Broadly speaking Lean is the process of reducing waste, while Six Sigma is a tool which seeks to identify and reduce variation and defects. Both are focused on improving processes, quality of service and therefore customer satisfaction.
As a skill set which originated in manufacturing it has now spread to encompass all industries. The Not-For-Profit sector however is an area where these skills are sorely needed yet rarely used.
The Richard Bransons of this world are calling for more philanthropic ideas, with initiatives such as ‘Class of 15’, or BTs ‘Improving Lives’ scheme which has seen Big Data aiding people in the developing world.
As an Operational Excellence recruiter I speak to countless candidates on a daily basis; after a successful career many feel a moral responsibility to give back to their society. Some look towards their communities, their local councils, the NHS or even voluntary work at local Small Enterprises close to their heart.
However you’re no longer a school child at the local charity fete; you have a lot more to offer than just your free time and baked goods. Your professional technical skills can, in theory, ‘teach a man to fish’ rather than offering a one off contribution.
Your skills in Lean and Six Sigma could offer long term improvements and benefits to a Not-For-Profit organisation’s processes and quality of ‘service’.
A successful example of the use of Lean and Six Sigma in a Not-For-Profit organisation is at Aberdeen Foyer.

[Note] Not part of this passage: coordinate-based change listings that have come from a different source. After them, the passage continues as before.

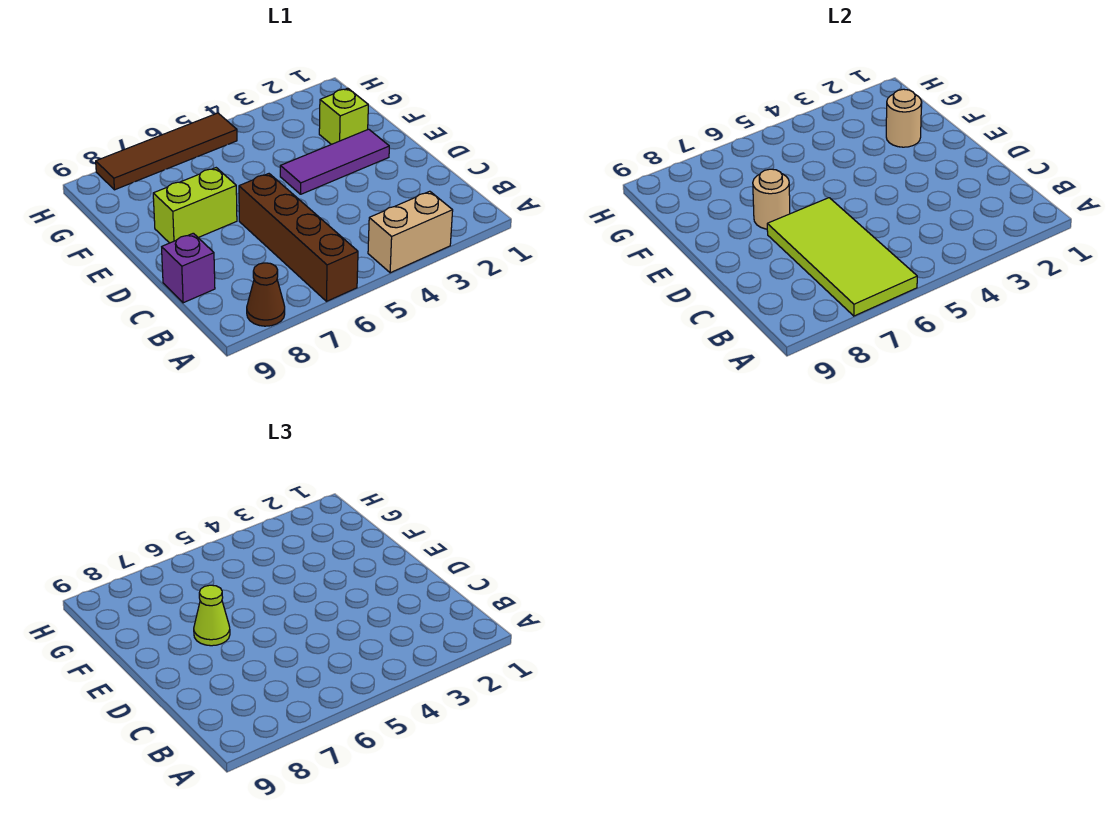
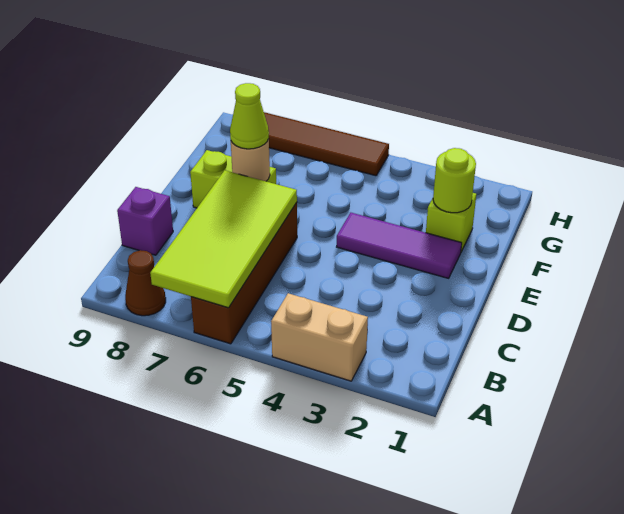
tan round brick F2 level 2 -> lime round brick F2 level 2

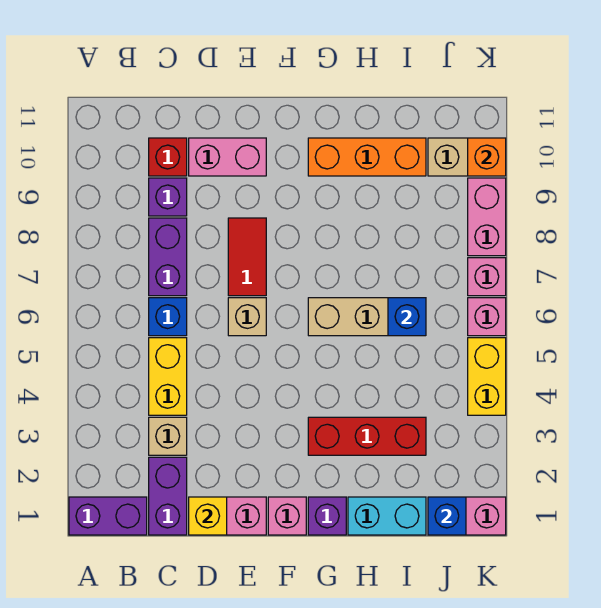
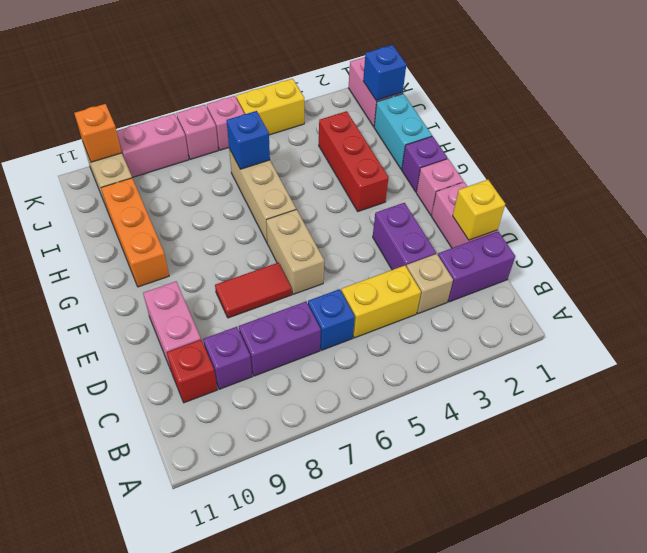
purple brick A1:B1 level 1 -> purple brick D3:E3 level 1
tan brick E6 level 1 -> tan brick E6:F6 level 1

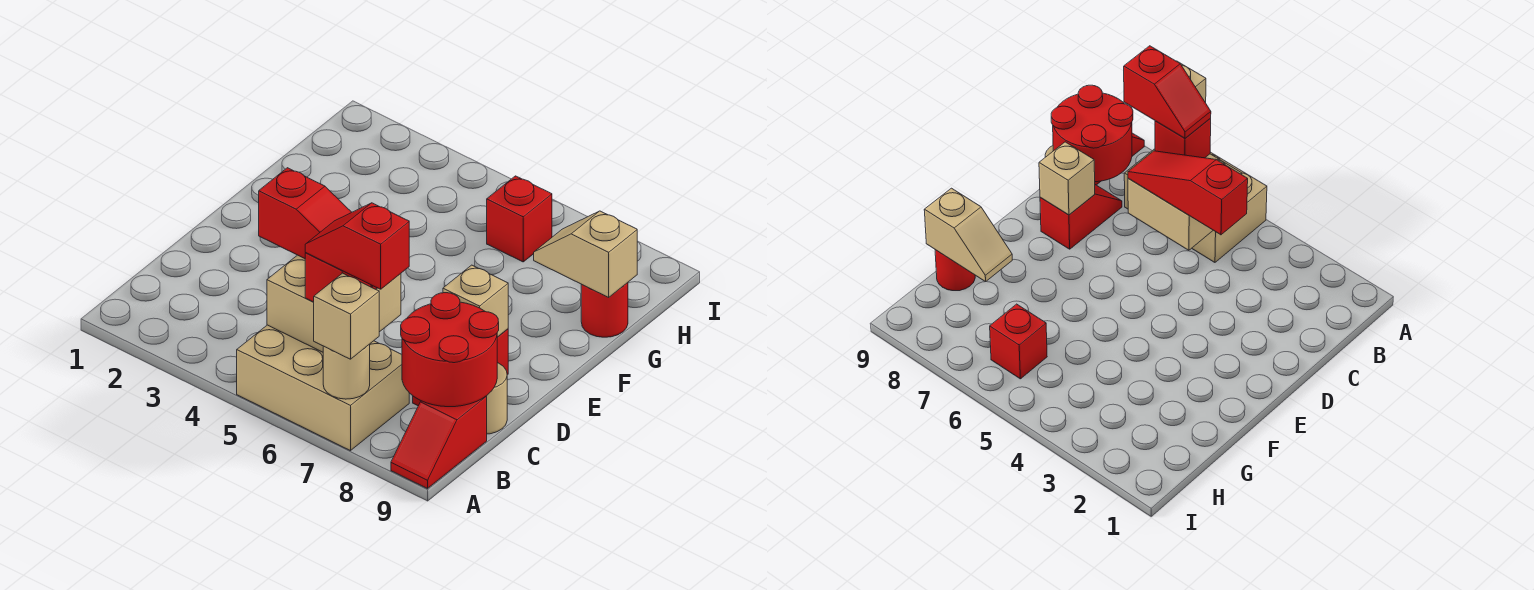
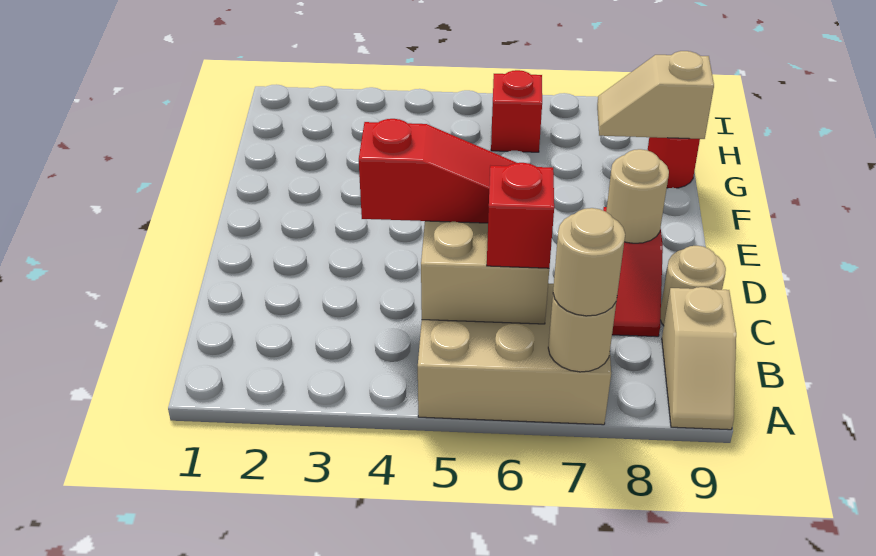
tan brick A7 level 3 -> tan round brick A7 level 3
red slope A9:B9 level 1 top B -> tan slope A9:B9 level 1 top B
red slope B6:B7 level 4 top 7 -> none
red round brick B8:C9 level 2 -> none
tan brick D8 level 2 -> tan round brick D8 level 2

This Scotland based charity works to prevent and alleviate homelessness and unemployment in the youth underwent LSS optimisation to improve their recruitment processes. After one year the recruitment of the same number of staff could be achieved with a saving of £43,830 per year and a reduction of 1,234 staff hours.
On a larger scale ‘Improve Africa’ has created a business case for Improving the Aid processes of Large and International Not-For-Profit organisations. This was created in response to the Taxpayers Alliance article. This article expressed public concerns with the poor value being received for each donation of Tax Payer money through Government Aid. They state that a large donation for the provision of health care facilities could require an unacceptable 2 year wait till the benefit of the Aid is seen on the ground; simply due to the lack of operational and organisational effectiveness. Issues which ‘Improve Africa’ seeks to rectify through Lean Six Sigma tools and techniques.
However, it should be noted that Not-For-Profit organisations are a very different beast when compared to a manufacturing plant or a banking office in Canary Wharf. Are there dangers in viewing charity based work in a calculating Six Sigma view point?
Statistics and metrics can be threatening to any individual when they are the one being measured. But how far can the charitable work of these Not-For-Profit organisations be boiled down to decimal places?
Numbers simply cannot provide a holistic representation of a charities work. Numbers and statistics are an abstraction of reality and therefore cannot represent the complete picture. People can often forget this simple fact and begin to think of customers and employees as revenue or cost sources, complaints, or something other than the complete human beings that they are.
In conclusion, ‘a process is a process’ and Not-For-Profit organisations have them too. Therefore Lean and Six Sigma practitioners can offer lasting benefits to charitable organisations through using their tools to create faster, more efficient processes which provide a better service to those they provide for. However, tread with care; you are not improving ‘customers’ experiences, but the giving of aid to people in desperate need.
So… would you gift your LSS skills to benefit a Not-For-Profit organisation?